Only when you were obedient did you deserve to be recognized.

The moment you dared to contradict your parents or teachers — the moment you had any idea of your own — no matter how much courage or ambition you carried, you were “disobedient.” You were a bad child.

And so you were shaped: rigid, rule-bound, conditioned to submit, to take orders as instinct.

Honestly, this is the classic sheep mentality culture. And yet many of these same parents somehow expect their sheep-ified children to rise above the rest.

That is the greatest joke in the world.

Because here’s the truth: whether it’s building wealth, climbing the social ladder, or marrying well — nothing that opens up a truly big life is accomplished with a sheep’s personality. All of it requires a certain defiance of convention — raw courage, bold spirit, and an authentic, decisive character.

Turning your fate around has always been the domain of predators. Herbivores need not apply.

I remember a young woman who came to me for a destiny reading. By appearance, she was a classically serene beauty with a solid educational background. Her parents had brought her to see me. But the moment I glanced at her, I knew: this girl’s life would most likely be an uphill struggle.

Not because anything was wrong with her destiny chart. But because everything about her radiated that quality — the suppressed, stunted energy of someone raised under the thumb of overconfident, controlling parents. She was already in her mid-twenties, yet she was severely lacking in her own convictions. Her parents hovered over every decision, and she moved through life with the cautious, shrinking energy of a sheep.

So I said to the three of them, directly: Her chart is quite good. If she can go through enough real tempering — enough to bring out her authentic character — she will have an excellent future ahead. The wealth she can build, the partner she can find — both are within reach.

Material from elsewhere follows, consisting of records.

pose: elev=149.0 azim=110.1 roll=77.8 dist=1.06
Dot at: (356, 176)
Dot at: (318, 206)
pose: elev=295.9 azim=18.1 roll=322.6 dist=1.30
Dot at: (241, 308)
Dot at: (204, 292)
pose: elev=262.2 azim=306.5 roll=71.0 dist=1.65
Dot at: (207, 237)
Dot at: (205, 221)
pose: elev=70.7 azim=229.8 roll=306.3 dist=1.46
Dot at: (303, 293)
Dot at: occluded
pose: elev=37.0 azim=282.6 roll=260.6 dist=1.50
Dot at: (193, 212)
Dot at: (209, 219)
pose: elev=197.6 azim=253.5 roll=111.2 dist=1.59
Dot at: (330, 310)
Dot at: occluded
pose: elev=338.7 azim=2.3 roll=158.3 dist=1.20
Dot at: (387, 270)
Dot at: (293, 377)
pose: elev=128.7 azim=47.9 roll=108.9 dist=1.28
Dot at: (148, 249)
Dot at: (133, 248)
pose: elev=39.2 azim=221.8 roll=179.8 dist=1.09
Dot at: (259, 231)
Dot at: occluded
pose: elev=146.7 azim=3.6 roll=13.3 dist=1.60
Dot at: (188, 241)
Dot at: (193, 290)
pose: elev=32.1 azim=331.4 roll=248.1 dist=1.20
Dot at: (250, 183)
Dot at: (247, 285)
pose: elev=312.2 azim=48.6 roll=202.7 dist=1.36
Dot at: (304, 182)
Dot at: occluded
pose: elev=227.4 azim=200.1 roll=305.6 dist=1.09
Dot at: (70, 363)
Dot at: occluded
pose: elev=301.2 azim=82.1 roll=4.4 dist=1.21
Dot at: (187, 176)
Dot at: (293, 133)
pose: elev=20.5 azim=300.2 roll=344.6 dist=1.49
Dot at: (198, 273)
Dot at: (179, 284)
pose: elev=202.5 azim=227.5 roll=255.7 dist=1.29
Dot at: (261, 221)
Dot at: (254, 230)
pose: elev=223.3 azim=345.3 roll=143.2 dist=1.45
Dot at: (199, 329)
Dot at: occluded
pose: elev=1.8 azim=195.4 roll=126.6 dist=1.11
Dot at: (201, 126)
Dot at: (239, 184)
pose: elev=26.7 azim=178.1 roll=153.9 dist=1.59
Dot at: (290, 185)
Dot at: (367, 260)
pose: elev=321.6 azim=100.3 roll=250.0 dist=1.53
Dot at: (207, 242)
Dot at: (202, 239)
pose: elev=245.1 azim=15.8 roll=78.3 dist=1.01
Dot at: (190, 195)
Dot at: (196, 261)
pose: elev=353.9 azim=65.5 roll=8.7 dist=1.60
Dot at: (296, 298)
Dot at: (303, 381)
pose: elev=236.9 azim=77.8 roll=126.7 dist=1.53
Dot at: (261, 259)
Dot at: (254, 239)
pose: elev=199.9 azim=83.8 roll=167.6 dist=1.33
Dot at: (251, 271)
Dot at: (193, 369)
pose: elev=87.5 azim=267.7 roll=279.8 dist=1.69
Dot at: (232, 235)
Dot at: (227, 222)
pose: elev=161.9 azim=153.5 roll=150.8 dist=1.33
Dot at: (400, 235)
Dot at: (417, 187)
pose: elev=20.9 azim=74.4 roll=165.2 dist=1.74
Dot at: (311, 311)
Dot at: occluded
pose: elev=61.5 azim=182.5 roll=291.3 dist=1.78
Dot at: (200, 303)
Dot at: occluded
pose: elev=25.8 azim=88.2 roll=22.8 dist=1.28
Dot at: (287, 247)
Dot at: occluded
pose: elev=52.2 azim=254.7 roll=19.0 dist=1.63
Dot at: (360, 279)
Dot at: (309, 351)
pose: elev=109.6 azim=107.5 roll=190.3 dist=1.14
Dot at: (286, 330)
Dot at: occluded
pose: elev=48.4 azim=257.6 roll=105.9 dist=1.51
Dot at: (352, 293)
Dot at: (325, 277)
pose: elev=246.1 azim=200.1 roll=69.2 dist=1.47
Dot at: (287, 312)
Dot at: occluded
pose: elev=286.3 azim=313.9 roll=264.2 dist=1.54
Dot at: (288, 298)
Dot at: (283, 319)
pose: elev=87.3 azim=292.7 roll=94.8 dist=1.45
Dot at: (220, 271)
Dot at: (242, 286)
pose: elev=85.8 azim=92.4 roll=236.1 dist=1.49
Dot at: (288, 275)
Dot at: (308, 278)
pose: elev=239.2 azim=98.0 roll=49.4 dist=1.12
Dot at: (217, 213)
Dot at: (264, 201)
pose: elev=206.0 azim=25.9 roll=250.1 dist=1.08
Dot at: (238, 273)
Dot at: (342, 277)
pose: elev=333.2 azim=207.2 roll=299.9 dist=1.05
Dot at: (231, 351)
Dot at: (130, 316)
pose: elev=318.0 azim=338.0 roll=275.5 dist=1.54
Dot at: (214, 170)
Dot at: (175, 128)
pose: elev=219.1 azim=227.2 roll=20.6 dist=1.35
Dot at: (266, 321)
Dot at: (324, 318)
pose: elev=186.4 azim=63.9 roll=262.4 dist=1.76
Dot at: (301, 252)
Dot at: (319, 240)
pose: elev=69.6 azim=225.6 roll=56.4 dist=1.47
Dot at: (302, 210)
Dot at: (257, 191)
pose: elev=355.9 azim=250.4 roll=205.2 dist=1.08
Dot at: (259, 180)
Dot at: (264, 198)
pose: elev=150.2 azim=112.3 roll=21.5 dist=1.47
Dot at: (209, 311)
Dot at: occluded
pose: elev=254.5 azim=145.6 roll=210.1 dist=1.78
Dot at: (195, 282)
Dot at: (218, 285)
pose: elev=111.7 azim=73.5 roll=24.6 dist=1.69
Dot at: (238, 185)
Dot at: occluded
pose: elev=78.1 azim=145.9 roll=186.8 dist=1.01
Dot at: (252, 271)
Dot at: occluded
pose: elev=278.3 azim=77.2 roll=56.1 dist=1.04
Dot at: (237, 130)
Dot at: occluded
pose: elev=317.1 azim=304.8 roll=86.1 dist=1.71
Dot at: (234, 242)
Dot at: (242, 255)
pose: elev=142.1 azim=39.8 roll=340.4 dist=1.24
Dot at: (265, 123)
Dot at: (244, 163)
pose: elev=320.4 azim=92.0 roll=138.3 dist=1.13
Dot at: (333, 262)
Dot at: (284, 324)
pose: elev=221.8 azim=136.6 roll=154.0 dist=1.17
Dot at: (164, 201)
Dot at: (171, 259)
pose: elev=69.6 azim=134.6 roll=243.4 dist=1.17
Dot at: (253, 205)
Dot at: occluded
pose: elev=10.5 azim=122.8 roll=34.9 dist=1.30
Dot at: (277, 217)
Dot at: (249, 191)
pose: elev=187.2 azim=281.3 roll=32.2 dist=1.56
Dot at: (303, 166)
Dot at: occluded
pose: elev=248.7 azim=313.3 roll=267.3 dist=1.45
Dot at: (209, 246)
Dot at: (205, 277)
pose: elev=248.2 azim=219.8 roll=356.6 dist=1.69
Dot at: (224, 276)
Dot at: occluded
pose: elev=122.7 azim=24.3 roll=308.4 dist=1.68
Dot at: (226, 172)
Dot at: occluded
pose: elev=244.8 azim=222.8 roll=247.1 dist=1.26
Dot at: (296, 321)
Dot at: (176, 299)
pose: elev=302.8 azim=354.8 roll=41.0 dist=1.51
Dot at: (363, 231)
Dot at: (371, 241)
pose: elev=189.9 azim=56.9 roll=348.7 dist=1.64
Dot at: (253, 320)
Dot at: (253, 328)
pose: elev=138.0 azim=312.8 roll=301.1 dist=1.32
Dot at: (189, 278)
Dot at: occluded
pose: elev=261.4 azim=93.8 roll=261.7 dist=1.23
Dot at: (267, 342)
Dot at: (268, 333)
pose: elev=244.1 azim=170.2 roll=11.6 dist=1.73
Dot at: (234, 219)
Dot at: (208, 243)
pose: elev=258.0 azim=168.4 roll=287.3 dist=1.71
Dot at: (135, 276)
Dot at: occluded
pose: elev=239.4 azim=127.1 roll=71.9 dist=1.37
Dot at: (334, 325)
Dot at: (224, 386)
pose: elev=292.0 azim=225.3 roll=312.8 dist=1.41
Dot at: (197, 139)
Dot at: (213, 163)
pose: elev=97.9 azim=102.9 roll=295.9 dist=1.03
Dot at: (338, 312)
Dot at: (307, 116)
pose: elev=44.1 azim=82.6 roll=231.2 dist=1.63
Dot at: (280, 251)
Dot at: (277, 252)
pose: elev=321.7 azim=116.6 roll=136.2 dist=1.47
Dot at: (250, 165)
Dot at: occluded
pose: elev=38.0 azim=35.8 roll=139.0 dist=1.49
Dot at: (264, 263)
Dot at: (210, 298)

But the hardest question isn’t in the chart. It’s whether her authentic self can ever be drawn out.

And right now, the single greatest obstacle in her life is sitting right here with her — the two of you. You need to learn to let go.

Without letting go, she’ll spend her whole life being shaped and controlled by you. Every step she takes, she’ll be afraid of your criticism, your disapproval. The result: a woman in her mid-twenties — an age when she should be thinking for herself, building her own life — still drowning in self-doubt and chronic inner exhaustion.

Letting go isn’t abandonment. It’s liberation.

Her parents heard me. Gradually, they loosened their grip.

And the results came, as they always do: three years to see the change, five years to turn it all around. The girl grew — fast.

After a few years of being knocked around by the real world, she is now a co-founder of an e-commerce company. And after two bad relationships, she finally married a man who is genuinely worthy of her.

That’s just how life works. Some suffering is necessary — but it matters how you suffer, and for whom you suffer.

Most importantly: in what role you suffer.

If you suffer as a predator, that hardship becomes your protein — it makes you stronger with every blow.

If you suffer as prey, that same hardship turns into pure fat on your bones, ready to be devoured by someone else.

And the one non-negotiable condition for all of this: don’t let anyone feed you bad advice from the sidelines.

The people most likely to do that? Basically three types: overconfident but stubborn parents; anxious but arrogant spouses; and well-meaning but ignorant friends.

What they all have in common is this — they are absolutely delighted to seize your decision-making power. By denying and undermining you, they secure for themselves a small, pathetic sense of significance.

And gradually, you start to do the same to yourself — denying yourself, shrinking yourself.

Until you become a meekly bleating, docile little sheep.

Remember: eat the suffering that’s meant for you. Step on the landmines you need to step on. Do what you’ve genuinely thought through and decided for yourself.

Grieve what needs to be grieved. Transform, slowly.

Little by little, you’ll mature. You’ll see your own place in the world with clearer and clearer eyes.

And from then on, your path will get smoother with every step.